October 11, 2019 / 1:59 PM / 2 months ago

C$ posts one-month high as jobs gain cements steady rate outlook

TORONTO (Reuters) - The Canadian dollar strengthened to a one-month high against its U.S. counterpart on Friday after domestic data showing a much bigger-than-expected jobs gain in September supported bets for the Bank of Canada to keep interest rates on hold this month.

FILE PHOTO: A Canadian dollar coin, commonly known as the "Loonie", is pictured in this illustration picture taken in Toronto January 23, 2015. REUTERS/Mark Blinch

The Canadian economy added 53,700 jobs in September, the second straight month of robust jobs gains, Statistics Canada data showed. Analysts had forecast a gain of 10,000 jobs

“A huge labor market print has helped the loonie take more ground against the U.S. dollar today,” Simon Harvey, FX market analyst for Monex Europe and Monex Canada, said in a note. “Markets are now pricing a Bank of Canada rate cut at the end of the month as a slim probability.”

Chances of a Bank of Canada interest rate cut at the October 30 policy decision dipped to 7% from 9% before the data, the overnight index swaps market indicated. BOCWATCH

The central bank has kept its benchmark rate on hold at 1.75% this year even as other central banks, including the Federal Reserve and the European Central Bank, have eased.

At 2:38 p.m. (1838 GMT), the Canadian dollar CAD=D4 was trading 0.8% higher at 1.3184 to the greenback, or 75.85 U.S. cents. The currency, which was up 0.9% for the week, touched its strongest intraday level since Sept. 11 at 1.3171.

Rising investor hopes that talks between U.S. President Donald Trump and Chinese Vice Premier Liu He would culminate in a partial trade deal added to support for the loonie.

Canada is a major exporter of commodities, including oil, so its economy could benefit from reduced trade uncertainty.

Oil prices climbed after Iranian media said a state-owned oil tanker had been struck by missiles in the Red Sea near Saudi Arabia.
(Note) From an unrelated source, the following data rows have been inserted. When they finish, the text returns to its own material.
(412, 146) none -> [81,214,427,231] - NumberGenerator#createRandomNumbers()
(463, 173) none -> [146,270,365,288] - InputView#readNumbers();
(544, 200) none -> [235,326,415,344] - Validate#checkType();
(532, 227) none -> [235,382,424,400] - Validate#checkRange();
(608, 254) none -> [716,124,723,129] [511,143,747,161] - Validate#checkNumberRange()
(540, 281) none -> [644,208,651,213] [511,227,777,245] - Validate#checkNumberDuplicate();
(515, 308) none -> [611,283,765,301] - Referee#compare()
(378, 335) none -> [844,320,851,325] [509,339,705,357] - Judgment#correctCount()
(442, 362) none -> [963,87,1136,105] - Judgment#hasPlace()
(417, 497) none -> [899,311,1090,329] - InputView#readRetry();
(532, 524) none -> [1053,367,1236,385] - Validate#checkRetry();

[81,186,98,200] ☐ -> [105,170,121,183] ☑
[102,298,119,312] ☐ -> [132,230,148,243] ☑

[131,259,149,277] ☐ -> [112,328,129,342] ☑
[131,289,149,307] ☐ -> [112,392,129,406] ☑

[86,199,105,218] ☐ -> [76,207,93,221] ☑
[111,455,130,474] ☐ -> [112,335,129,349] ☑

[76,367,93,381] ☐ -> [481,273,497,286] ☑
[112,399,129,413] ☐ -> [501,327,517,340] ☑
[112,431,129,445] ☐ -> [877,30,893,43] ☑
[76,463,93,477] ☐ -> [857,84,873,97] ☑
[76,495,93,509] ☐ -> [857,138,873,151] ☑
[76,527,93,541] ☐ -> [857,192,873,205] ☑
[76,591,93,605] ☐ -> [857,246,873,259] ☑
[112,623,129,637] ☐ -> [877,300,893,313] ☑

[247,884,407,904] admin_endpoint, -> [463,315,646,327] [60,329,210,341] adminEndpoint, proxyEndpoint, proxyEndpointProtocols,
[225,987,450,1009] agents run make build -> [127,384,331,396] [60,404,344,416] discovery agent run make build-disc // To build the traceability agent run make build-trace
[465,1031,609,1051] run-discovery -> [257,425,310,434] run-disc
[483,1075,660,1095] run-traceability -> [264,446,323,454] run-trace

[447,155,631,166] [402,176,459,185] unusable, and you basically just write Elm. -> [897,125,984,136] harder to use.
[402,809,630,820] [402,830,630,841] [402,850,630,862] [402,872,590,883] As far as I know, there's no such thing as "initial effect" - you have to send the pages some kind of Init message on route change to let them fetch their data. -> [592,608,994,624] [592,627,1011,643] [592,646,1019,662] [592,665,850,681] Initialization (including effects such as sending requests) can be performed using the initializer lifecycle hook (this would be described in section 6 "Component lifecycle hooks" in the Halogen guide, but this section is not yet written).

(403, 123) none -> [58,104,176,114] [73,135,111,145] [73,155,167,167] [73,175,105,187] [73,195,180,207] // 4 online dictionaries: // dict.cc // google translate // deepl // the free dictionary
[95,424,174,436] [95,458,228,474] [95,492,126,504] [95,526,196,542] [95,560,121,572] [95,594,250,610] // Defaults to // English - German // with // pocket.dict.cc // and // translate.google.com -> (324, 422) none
U.S. crude oil futures CLc1 settled 2.2% higher at $54.70 a barrel.

Canadian government bond prices fell across the yield curve, with the two-year CA2YT=RR down 19 Canadian cents to yield 1.653% and the 10-year CA10YT=RR falling 100 Canadian cents to yield 1.519%.

Canada’s 2-year yield climbed 4.1 basis points further above its U.S. equivalent to a spread of 5.5 basis points, the biggest gap in favor of the Canadian bond since October 2017.

It was an early close for the bond market ahead of a market holiday on Monday in observance of Thanksgiving Day.